Number 1: God Bless the USA
I’ve never done a Top 10 list where the number one pick was this easy. No song makes liberal heads explode faster than Lee Greenwood’s 1984 hit God Bless the USA. It pushes (or, rather, punches) all their buttons.
The song starts innocently enough…
If tomorrow all the things were gone
I worked for all my life
And I had to start again
With just my children and my wife
Who would argue with that? But then the song starts to roll — though still not overly provocative…
I thank my lucky stars
To be living here today
’Cause the flag still stands for freedom
And they can’t take that away
While I’m not sure who ‘they’ are — I’m gonna guess Greenwood was talking about the Russians and/or the Iranians — its the next verse where this Reagan-era song gets its well-earned reputation as a liberal repellent…
And I’m proud to be an American
Where at least I know I’m free
And I won’t forget the men who died
Who gave that right to me
And I’d gladly stand up next to you
And defend Her still today
’Cause there ain’t no doubt
I love this land
God Bless the U.S.A.
If I had to narrow it down to one line that drives liberals bonkers over this song, its that fourth line suggesting the U.S. military gave us our freedom. Its quibbling, I suppose, but it was our Founding Fathers who established our democracy (i.e., gave it to us) and our military has, most directly in the Revolutionary and Civil Wars, defended us from threats to that freedom.

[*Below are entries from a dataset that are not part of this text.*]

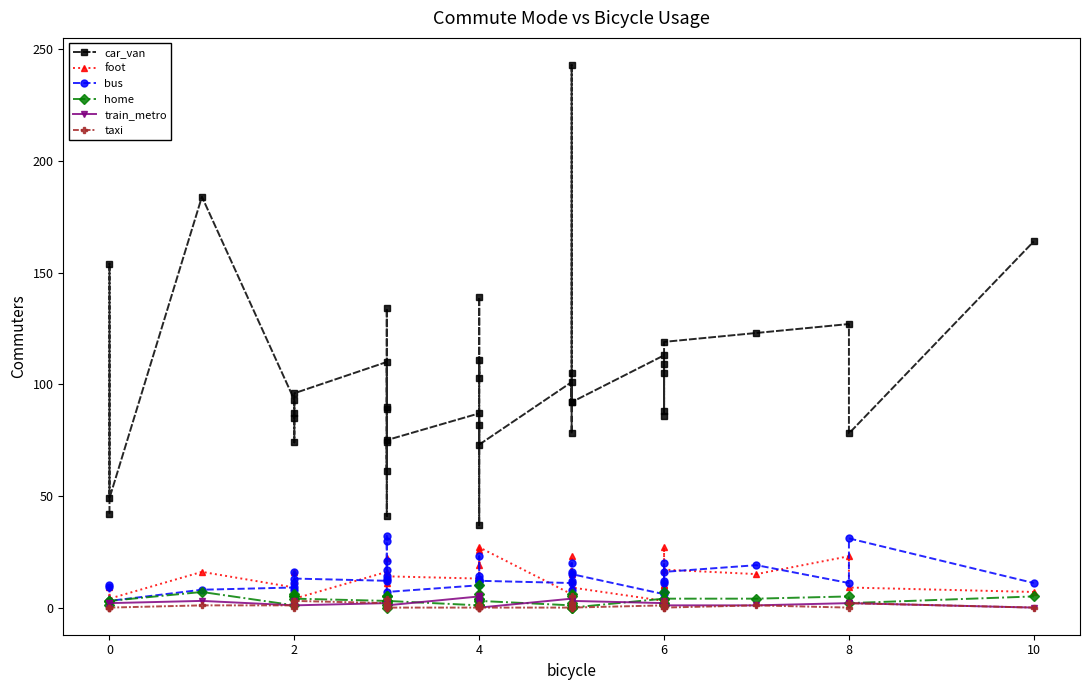

What is the difference between the second highest and second lowest values in the car_van series?

143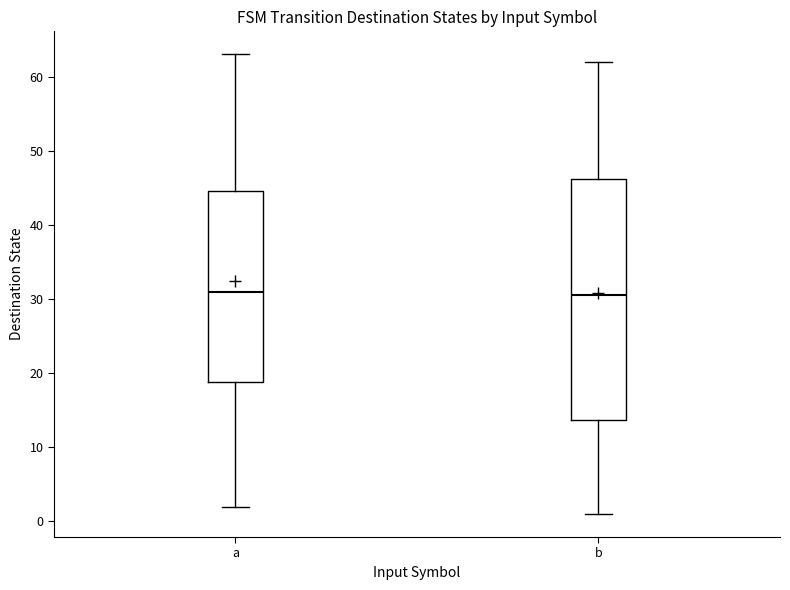

Where does the median line of the box for a sit on the y-axis? The values are not printed on the chart, so give them approximately, as read against the axis.

31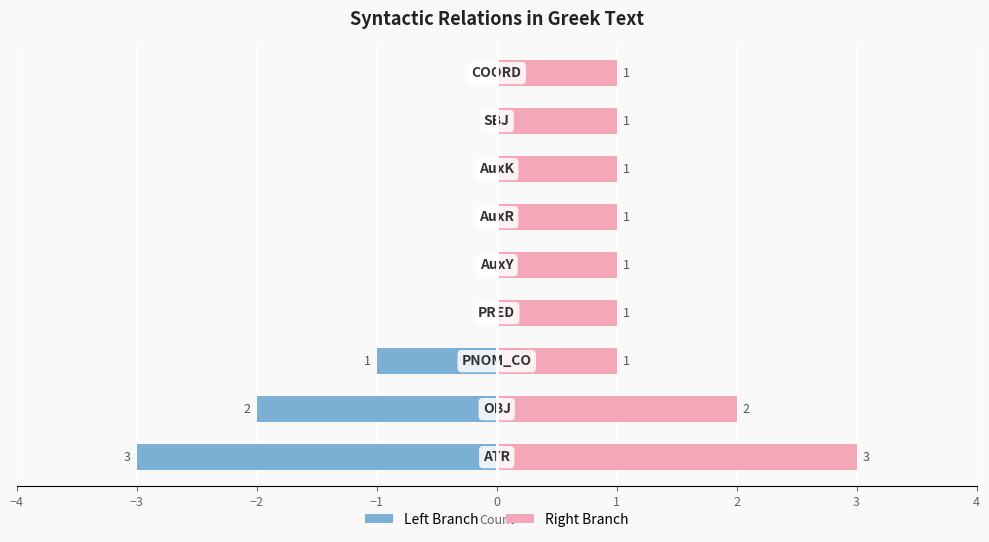

True or false: Left Branch has a value of 0 at 4.

True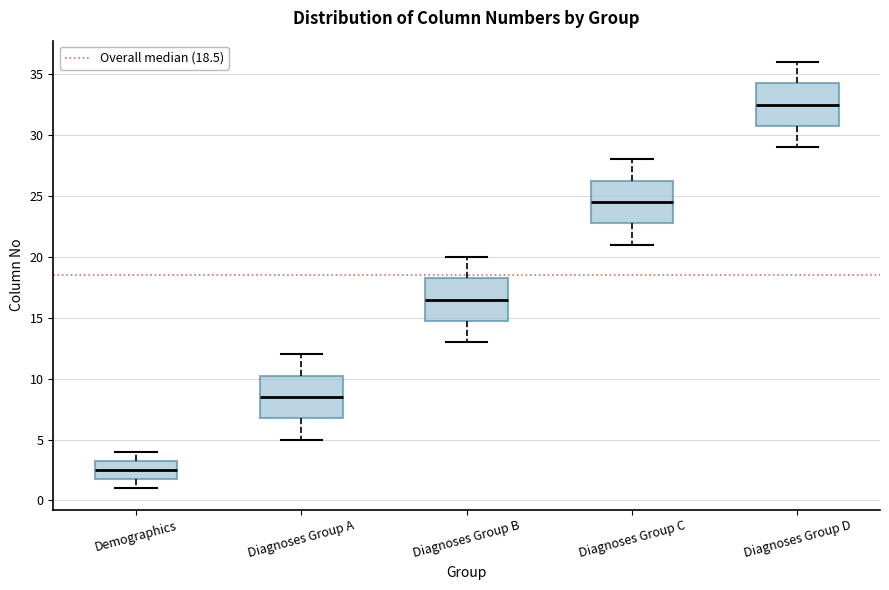

Where is the lower edge of the box for Diagnoses Group D on the y-axis? The values are not printed on the chart, so give them approximately, as read against the axis.

31.0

Yes, I would have wordsmithed Greenwood’s song a tad had he asked.
But I respect this song over all other conservative anthems, not for its attention to democratic theory, but because it so cleanly delineates liberals from conservatives and Democrats from Republicans. I’ve watched liberals try to enjoy this song at Fourth of July picnics and it generally doesn’t end well. The song just was not written for them.
Every red-white-and-blue-blooded conservative can recite its lyrics and sing its melody on demand and that is why it is my number one conservative anthem.
God Bless the U-S-A and the U.S. military for giving us our freedom.